A filosofia não tem respostas prontas, ela tem o posicionamento necessário para enxergar o caminho que levará a elas, mas deverá haver a atitude diante da vida. Um questionamento sobre o que, como, porque e principalmente sobre a possibilidade de outros modos de ser.

A busca do bem-estar passa pelo cuidado ao próximo é claro, mas a si mesmo também.

“Bem-estar é encontrar o equilíbrio no movimento da vida. É conhecer a si mesmo e a seu entorno, é ser capaz de situar-se diante das mais diversas circunstâncias.” (Monica Aiub)

A cada momento observo que a técnicas de terapias engessadas se aproximam da filosofia clínica. Alguns, ainda que eventualmente, defensores destas técnicas, ao avaliar a própria obra são levados a conclusões que esbarram frente aos seus ensinamentos inclinando-se ao entendimento de que não poderia haver um método único e universal.
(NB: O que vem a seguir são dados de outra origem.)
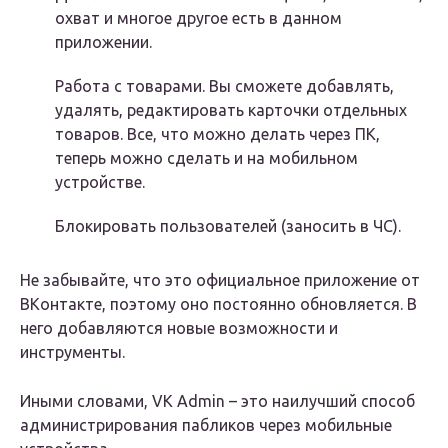
охват и многое другое есть в данном
приложении.
Работа с товарами. Вы сможете добавлять,
удалять, редактировать карточки отдельных
товаров. Все, что можно делать через ПК,
теперь можно сделать и на мобильном
устройстве.
Блокировать пользователей (заносить в ЧС).
Не забывайте, что это официальное приложение от
ВКонтакте, поэтому оно постоянно обновляется. В
него добавляются новые возможности и
инструменты.
Иными словами, VK Admin – это наилучший способ
администрирования пабликов через мобильные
Karl Theodor Jaspers, filósofo e psiquiatra alemão do século passado descreve que:

“Quem se dedica à filosofia põe-se à procura do homem, escuta o que ele diz, observa o que ele faz e se interessa por sua palavra e ação, desejoso de partilhar, com seus concidadãos, o destino comum da humanidade.”

E ainda Irvin D. Yalom escritor e psiquiatra americano em entrevista para a revista Super Interessante:

“Nos últimos anos, as forças econômicas, por meio do sistema de assistência médica, fizeram com que o tratamento psicológico se tornasse cada vez mais ágil, com terapias extremamente breves e superficiais, orientadas pelo diagnóstico de sintomas sem observar a verdadeira natureza do problema. Acho que esse enfoque não é o correto – penso que a ênfase deveria ser dada ao tratamento individualizado. Espero que os novos terapeutas, apesar dessa pressão, encontrem pacientes dispostos a assumir um compromisso com a terapia. Os Desafios da Terapia são dirigidos para terapeutas e pacientes que tenham esse interesse subjetivo.

Posso concluir que esta busca também se aplica ao estudante de filosofia clínica, que antes de tudo é um “procurador” do seu próprio equilíbrio, buscando lidar com seus pensamentos e com as relações humanas das quais tem contato.

Seria a busca da inspiração para trazer a vida de fora para dentro, retroalimentando a própria filosofia.